Damn Adobe, thanks for the tip. How many languages do you know of that do THAT?

Yes! Thank you Flasm!

Thursday, September 20th, 2007

For awhile now, the flash on my site has been broken. I was an idiot, and hardcoded in the url to my blog into the flash (instead of XMLing it like I did for all the projects and stuff), which at the time was hosted on the CoC. When I graduated, they deleted the hell out of it and that link 404ed to nowhere. I’ve had to have an ugly “blog link broken” disclaimer in the news section on my front page. Weak.

404ed

Now I know right now you’re thinking.. “Kurt u n00b, just change the .fla file and re-compile!!” You’d be right, that is, if I still had the source. When my laptop got stolen last november, the .fla went with it.
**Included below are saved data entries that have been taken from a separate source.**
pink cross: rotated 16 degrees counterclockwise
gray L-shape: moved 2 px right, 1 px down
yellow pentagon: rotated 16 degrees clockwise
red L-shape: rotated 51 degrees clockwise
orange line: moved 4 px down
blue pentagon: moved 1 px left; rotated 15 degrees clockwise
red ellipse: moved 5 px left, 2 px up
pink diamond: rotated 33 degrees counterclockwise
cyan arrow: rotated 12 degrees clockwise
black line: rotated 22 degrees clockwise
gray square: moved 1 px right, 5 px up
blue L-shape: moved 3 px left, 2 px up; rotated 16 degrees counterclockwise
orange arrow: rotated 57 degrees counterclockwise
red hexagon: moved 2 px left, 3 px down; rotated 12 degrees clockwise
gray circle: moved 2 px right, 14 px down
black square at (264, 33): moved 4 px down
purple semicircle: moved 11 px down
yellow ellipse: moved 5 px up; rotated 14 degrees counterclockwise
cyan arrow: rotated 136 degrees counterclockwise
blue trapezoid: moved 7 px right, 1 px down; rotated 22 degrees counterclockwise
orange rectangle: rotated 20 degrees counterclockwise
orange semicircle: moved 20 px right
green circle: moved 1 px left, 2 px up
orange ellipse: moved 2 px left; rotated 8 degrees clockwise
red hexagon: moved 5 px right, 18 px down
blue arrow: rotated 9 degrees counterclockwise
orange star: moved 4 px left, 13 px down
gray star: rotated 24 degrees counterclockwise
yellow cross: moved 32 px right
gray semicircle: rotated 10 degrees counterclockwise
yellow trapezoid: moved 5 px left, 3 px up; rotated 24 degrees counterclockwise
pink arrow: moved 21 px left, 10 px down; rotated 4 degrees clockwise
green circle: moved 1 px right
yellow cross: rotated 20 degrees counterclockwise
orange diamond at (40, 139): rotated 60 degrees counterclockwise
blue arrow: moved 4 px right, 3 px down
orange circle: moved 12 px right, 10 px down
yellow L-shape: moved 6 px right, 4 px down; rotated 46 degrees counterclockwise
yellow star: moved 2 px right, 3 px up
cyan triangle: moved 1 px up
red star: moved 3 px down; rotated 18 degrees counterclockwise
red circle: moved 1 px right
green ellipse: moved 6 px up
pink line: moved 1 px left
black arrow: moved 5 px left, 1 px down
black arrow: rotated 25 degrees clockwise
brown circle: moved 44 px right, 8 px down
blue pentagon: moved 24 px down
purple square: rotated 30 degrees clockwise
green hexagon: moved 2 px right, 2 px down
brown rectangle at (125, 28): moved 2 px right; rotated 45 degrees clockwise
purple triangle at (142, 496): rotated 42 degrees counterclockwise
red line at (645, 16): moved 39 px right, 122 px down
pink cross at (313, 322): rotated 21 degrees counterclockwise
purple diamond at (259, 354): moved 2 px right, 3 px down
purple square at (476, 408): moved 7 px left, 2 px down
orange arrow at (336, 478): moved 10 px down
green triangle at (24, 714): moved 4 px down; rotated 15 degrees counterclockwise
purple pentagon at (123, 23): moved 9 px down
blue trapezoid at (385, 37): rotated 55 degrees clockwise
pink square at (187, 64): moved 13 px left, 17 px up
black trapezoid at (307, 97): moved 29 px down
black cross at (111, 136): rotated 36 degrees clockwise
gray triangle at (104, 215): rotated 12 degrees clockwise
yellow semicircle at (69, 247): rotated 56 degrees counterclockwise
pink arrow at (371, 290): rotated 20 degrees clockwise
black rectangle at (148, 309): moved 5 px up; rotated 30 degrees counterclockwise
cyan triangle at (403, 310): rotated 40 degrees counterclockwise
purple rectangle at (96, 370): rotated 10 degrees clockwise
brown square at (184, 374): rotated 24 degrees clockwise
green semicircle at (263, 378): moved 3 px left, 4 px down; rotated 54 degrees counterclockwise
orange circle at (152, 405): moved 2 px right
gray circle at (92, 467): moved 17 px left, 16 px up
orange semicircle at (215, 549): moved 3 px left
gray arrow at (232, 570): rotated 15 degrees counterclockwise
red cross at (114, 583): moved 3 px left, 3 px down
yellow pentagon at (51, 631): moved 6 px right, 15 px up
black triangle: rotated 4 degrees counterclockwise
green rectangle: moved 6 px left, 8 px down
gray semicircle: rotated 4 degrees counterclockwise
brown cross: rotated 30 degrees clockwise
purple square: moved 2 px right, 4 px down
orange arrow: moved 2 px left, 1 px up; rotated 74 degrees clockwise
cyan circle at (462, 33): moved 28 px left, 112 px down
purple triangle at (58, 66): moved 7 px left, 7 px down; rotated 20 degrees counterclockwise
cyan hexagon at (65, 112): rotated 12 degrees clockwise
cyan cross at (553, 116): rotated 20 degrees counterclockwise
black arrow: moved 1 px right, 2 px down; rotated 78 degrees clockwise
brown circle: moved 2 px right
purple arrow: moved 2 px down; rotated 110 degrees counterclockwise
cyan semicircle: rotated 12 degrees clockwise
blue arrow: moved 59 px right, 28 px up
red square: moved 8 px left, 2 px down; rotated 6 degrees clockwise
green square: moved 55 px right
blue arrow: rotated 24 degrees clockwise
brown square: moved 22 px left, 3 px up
Now you’re probably saying.. “pleez.. just haX0r the swf filez with a dec0mpiler!..” That’s actually a good idea and is exactly what I just did, once I found the right decompiler. It looks like Flasm is the perfect thing. It doesn’t try to re-build the entire .fla file so you can edit it in Flash, but decompiles the bytecode into readable text, so you can change variables and whatnot. Since all I needed to change was the text of the link, it took me about 30 seconds. I recommend this pimpass little command line program to anyone who lost their source and needs to made very minor changes that shouldn’t have been hardcoded anyway. Like me. No more broken links!